▸ Your goal:
Lines to restate from the data below: from the one containing "pinky pip: (121, 150)" to the one containing "pinky pip: (144, 148)", both included. Give them again exactly, and only them.

Task data: Begin

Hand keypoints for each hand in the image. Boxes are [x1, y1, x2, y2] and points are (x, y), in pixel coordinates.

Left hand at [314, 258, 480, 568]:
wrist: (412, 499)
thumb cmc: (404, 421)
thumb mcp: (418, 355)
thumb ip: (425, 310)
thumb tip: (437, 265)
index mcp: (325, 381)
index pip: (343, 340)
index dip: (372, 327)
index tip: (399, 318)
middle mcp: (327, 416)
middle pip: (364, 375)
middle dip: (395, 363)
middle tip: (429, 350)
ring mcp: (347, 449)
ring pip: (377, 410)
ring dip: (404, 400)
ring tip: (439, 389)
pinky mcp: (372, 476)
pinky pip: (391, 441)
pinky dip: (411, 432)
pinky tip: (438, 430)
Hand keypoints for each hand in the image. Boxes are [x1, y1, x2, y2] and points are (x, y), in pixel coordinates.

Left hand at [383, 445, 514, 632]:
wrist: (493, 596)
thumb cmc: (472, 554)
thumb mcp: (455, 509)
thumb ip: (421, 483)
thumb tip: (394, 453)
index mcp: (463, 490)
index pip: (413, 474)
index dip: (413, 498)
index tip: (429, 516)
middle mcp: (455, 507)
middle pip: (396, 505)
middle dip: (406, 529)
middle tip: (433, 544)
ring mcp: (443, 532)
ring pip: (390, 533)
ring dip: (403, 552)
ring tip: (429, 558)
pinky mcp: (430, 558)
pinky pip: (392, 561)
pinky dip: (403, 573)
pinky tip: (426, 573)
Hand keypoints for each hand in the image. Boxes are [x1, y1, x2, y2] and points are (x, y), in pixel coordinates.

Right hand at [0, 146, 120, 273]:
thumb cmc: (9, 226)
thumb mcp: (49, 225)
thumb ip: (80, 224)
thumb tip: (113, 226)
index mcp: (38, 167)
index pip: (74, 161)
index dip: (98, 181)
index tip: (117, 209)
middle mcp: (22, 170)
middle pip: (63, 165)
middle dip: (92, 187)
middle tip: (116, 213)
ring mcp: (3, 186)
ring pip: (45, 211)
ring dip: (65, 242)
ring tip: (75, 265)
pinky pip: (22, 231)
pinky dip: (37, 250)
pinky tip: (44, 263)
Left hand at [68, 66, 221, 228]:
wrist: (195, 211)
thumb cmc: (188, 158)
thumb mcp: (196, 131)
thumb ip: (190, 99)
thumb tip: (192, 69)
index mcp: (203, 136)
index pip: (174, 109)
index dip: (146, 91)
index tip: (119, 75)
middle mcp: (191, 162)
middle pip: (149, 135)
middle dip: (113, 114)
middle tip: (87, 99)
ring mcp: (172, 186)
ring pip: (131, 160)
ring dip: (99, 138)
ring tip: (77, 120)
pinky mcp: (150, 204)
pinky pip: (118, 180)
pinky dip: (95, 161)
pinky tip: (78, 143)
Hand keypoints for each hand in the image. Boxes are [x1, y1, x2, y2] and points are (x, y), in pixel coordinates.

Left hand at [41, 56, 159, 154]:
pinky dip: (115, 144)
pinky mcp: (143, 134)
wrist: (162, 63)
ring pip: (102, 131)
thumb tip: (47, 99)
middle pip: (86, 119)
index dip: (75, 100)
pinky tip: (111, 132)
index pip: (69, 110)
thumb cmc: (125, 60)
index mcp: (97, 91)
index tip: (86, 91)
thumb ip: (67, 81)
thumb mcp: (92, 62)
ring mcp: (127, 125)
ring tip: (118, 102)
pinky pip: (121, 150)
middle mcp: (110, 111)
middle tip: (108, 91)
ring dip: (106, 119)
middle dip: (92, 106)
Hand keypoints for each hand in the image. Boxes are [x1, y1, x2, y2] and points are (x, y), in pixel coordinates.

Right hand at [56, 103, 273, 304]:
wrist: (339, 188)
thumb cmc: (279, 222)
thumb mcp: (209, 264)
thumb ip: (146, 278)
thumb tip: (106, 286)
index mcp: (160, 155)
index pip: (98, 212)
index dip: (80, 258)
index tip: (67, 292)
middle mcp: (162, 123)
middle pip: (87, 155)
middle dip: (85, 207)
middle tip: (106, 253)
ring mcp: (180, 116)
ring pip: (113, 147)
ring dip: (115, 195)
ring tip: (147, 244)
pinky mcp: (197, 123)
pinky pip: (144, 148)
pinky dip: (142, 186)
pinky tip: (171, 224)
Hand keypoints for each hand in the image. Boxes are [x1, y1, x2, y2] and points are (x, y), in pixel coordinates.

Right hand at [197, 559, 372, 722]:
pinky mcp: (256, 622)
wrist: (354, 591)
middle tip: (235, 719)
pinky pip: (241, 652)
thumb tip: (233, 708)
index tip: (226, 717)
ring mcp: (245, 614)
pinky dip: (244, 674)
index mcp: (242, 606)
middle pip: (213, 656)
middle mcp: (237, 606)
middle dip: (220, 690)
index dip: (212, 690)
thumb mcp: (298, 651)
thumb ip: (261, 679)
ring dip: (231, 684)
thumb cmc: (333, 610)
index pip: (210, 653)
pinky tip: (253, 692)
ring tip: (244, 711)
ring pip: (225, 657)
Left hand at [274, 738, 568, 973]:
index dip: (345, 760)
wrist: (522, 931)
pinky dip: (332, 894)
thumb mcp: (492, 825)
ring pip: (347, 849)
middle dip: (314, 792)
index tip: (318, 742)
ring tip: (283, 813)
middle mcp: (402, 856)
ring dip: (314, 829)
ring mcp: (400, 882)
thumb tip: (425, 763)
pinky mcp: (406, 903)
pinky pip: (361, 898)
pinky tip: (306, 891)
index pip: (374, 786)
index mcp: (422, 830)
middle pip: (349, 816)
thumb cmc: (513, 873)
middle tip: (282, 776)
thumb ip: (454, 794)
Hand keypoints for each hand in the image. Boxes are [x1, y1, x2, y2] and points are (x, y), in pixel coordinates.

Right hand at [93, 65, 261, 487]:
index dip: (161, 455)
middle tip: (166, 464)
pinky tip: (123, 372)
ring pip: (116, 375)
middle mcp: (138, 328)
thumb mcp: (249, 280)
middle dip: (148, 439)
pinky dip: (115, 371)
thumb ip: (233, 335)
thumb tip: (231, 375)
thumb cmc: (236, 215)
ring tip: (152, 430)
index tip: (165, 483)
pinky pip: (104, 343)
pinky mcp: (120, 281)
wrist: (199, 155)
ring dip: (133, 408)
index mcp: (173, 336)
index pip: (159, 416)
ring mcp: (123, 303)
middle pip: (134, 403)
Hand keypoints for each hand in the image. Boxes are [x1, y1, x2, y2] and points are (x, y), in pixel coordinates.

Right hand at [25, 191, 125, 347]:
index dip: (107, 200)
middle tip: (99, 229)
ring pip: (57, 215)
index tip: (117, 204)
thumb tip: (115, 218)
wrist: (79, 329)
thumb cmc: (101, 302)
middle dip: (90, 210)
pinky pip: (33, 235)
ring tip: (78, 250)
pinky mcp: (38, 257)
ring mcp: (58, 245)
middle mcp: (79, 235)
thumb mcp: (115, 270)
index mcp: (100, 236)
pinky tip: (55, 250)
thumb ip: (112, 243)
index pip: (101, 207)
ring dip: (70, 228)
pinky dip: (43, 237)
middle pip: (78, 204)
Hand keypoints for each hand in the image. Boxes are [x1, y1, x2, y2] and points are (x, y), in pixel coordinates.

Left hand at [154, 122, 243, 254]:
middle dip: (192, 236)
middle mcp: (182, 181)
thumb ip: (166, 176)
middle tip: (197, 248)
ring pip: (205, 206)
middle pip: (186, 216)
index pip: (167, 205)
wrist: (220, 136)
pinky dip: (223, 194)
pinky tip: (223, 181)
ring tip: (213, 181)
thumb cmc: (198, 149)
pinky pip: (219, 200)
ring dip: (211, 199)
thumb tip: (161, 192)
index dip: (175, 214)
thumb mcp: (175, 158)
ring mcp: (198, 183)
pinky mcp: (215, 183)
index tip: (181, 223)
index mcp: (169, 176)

Task data: End

▸ Response to the exercise:
pinky pip: (121, 150)
middle mcp: (110, 111)
middle tip: (108, 91)
ring dip: (106, 119)
middle dip: (92, 106)
Hand keypoints for each hand in the image. Boxes are [x1, y1, x2, y2] and points are (x, y), in pixel coordinates.

Right hand at [56, 103, 273, 304]:
wrist: (339, 188)
thumb cmc: (279, 222)
thumb mcp: (209, 264)
thumb ip: (146, 278)
thumb tip: (106, 286)
index mcp: (160, 155)
index pip: (98, 212)
index dip: (80, 258)
index tip: (67, 292)
middle mcp: (162, 123)
middle pip: (87, 155)
middle dip: (85, 207)
middle tip: (106, 253)
ring mcp: (180, 116)
ring pip: (113, 147)
ring dip: (115, 195)
ring tip: (147, 244)
pinky mcp: (197, 123)
pinky pip: (144, 148)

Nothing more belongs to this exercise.